Although data on the effectiveness of pre-hospital PCCDs is limited, the majority of Level I trauma centers in this study indicated that their paramedic agency required training on pre-hospital PCCD application [1, 9, 12]. The limited data on pre-hospital PCCD application is reflected in the lack of guideline recommendations on pre-hospital placement [1,2,3,4,5]. The WTA guideline is the only guideline that recommends pre-hospital application, however only 67% of those who reported following the WTA guideline also reported their paramedic agency taught paramedics on pre-hospital PCCD application [2]. These results came as a surprise as the hospitals following the WTA guideline had the lowest rates of use of pre-hospital PCCDs.

The WSES guideline states that commercial pelvic binders are more effective in controlling hemorrhage than sheets or wraps, which are frequently used in pre-hospital settings where resources are low and sheets are available [4, 13, 14]. This could be in part due to the ease of application for commercial binders compared to pelvic wraps and sheets [8, 15]. In fact, one study found that commercial binders were secured correctly 100% of the time and typically in under a minute [15]. Alternatively, another study found a low adherence (50%) to PCCD guidelines for both sheets and commercial devices, but did not report the adherence rate among PCCDs applied in a pre-hospital setting [8, 13]. A common application error is that PCCDs are not placed over the great trochanter, however sheets are sometimes wrapped too loose, too tight, or tied in a knot, when it is recommended to secure PCCDs using clamps [16].

> **DATA RECORDS**
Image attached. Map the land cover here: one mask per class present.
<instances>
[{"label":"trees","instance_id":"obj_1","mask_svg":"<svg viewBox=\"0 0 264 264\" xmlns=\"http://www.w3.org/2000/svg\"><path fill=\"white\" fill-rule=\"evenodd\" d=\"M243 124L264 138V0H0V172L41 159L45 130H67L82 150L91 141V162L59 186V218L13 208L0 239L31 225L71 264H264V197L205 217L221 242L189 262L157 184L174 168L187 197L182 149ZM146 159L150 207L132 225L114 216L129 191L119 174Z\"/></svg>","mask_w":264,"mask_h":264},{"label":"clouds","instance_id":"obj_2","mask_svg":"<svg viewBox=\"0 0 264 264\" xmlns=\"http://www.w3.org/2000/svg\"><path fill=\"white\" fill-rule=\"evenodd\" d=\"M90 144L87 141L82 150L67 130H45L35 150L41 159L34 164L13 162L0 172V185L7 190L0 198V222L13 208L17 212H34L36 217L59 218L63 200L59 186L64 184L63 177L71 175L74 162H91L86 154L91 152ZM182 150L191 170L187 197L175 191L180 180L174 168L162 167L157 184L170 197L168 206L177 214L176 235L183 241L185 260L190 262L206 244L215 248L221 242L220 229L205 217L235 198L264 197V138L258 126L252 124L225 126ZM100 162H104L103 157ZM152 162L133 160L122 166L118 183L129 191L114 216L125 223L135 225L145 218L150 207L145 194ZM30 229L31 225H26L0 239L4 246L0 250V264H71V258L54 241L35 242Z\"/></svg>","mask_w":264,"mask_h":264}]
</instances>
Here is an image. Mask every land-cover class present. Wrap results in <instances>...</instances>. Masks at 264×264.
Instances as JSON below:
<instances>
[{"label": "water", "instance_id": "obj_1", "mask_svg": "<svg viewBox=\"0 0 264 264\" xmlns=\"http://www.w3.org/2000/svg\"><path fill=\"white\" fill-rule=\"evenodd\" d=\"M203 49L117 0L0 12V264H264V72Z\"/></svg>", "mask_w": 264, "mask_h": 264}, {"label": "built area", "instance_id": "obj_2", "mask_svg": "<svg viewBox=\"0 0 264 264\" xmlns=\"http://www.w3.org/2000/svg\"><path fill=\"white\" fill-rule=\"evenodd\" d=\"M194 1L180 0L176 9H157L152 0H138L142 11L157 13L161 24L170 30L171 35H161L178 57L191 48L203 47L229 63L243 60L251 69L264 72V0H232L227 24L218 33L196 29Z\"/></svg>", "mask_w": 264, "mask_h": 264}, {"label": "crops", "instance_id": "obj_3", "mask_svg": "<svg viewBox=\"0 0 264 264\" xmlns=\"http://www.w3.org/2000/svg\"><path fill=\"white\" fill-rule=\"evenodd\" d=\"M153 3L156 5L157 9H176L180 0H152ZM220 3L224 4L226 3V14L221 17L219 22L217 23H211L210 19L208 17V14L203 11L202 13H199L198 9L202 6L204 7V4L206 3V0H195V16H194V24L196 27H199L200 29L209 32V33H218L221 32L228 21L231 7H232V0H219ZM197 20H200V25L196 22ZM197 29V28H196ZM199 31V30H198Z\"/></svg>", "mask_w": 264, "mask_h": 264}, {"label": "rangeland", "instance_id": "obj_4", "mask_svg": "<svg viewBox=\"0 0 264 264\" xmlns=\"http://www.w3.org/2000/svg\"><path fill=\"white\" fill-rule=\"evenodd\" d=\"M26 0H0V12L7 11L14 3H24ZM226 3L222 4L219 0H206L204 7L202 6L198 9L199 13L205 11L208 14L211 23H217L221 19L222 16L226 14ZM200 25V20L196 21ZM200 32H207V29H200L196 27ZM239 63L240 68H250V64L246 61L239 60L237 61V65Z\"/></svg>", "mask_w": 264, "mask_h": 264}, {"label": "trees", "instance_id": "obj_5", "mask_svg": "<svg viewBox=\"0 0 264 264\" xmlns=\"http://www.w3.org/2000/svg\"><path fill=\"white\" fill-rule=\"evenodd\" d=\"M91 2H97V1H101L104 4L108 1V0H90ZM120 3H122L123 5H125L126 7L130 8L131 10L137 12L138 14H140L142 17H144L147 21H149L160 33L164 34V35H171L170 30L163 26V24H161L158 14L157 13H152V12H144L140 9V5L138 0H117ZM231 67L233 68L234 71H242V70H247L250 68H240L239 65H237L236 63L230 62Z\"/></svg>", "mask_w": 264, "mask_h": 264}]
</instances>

> **WHAT THE EXERCISE ASKS**
Transcribe the passage of the pelvic binder text starting at "Although data on" and ending at "of pre-hospital PCCDs.".

> **SOLUTION TO THE EXERCISE**
Although data on the effectiveness of pre-hospital PCCDs is limited, the majority of Level I trauma centers in this study indicated that their paramedic agency required training on pre-hospital PCCD application [1, 9, 12]. The limited data on pre-hospital PCCD application is reflected in the lack of guideline recommendations on pre-hospital placement [1,2,3,4,5]. The WTA guideline is the only guideline that recommends pre-hospital application, however only 67% of those who reported following the WTA guideline also reported their paramedic agency taught paramedics on pre-hospital PCCD application [2]. These results came as a surprise as the hospitals following the WTA guideline had the lowest rates of use of pre-hospital PCCDs.